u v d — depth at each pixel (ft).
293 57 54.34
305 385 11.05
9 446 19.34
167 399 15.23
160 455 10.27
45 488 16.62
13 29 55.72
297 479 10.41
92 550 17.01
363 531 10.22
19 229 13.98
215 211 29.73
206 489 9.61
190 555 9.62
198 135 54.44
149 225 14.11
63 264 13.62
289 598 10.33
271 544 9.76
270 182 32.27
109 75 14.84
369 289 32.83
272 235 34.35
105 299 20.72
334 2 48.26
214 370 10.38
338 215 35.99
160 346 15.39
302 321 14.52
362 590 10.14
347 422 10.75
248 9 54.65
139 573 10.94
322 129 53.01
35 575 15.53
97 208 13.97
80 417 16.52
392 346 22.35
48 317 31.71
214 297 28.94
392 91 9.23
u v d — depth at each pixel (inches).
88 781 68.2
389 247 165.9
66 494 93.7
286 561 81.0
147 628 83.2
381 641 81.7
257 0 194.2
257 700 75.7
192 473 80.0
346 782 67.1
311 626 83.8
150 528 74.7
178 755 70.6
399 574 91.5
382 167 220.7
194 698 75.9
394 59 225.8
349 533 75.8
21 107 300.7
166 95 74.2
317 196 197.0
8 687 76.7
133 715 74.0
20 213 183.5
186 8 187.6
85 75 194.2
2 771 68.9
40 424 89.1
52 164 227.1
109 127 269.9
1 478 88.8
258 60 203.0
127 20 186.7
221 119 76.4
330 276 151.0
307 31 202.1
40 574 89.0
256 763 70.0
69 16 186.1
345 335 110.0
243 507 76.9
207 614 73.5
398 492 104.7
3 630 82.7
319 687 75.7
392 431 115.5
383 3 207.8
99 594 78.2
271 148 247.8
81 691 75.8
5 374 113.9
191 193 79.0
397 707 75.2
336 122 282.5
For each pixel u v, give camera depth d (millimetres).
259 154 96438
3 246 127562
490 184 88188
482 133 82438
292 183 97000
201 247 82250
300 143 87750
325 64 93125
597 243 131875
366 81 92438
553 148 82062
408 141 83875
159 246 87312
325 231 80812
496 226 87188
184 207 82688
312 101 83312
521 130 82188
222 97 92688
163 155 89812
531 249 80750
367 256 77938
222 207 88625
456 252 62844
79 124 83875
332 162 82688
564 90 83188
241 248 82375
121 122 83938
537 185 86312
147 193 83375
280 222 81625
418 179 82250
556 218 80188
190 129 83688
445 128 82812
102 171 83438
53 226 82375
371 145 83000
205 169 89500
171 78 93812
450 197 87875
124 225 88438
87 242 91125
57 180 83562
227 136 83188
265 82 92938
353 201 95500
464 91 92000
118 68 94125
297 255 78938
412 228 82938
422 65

——

#### TASK STATEMENT:
Reproduce exactly every line between the line with "482 133 82438" and the last line of the records above, both included.

#### SOLUTION TO THIS TASK:
482 133 82438
292 183 97000
201 247 82250
300 143 87750
325 64 93125
597 243 131875
366 81 92438
553 148 82062
408 141 83875
159 246 87312
325 231 80812
496 226 87188
184 207 82688
312 101 83312
521 130 82188
222 97 92688
163 155 89812
531 249 80750
367 256 77938
222 207 88625
456 252 62844
79 124 83875
332 162 82688
564 90 83188
241 248 82375
121 122 83938
537 185 86312
147 193 83375
280 222 81625
418 179 82250
556 218 80188
190 129 83688
445 128 82812
102 171 83438
53 226 82375
371 145 83000
205 169 89500
171 78 93812
450 197 87875
124 225 88438
87 242 91125
57 180 83562
227 136 83188
265 82 92938
353 201 95500
464 91 92000
118 68 94125
297 255 78938
412 228 82938
422 65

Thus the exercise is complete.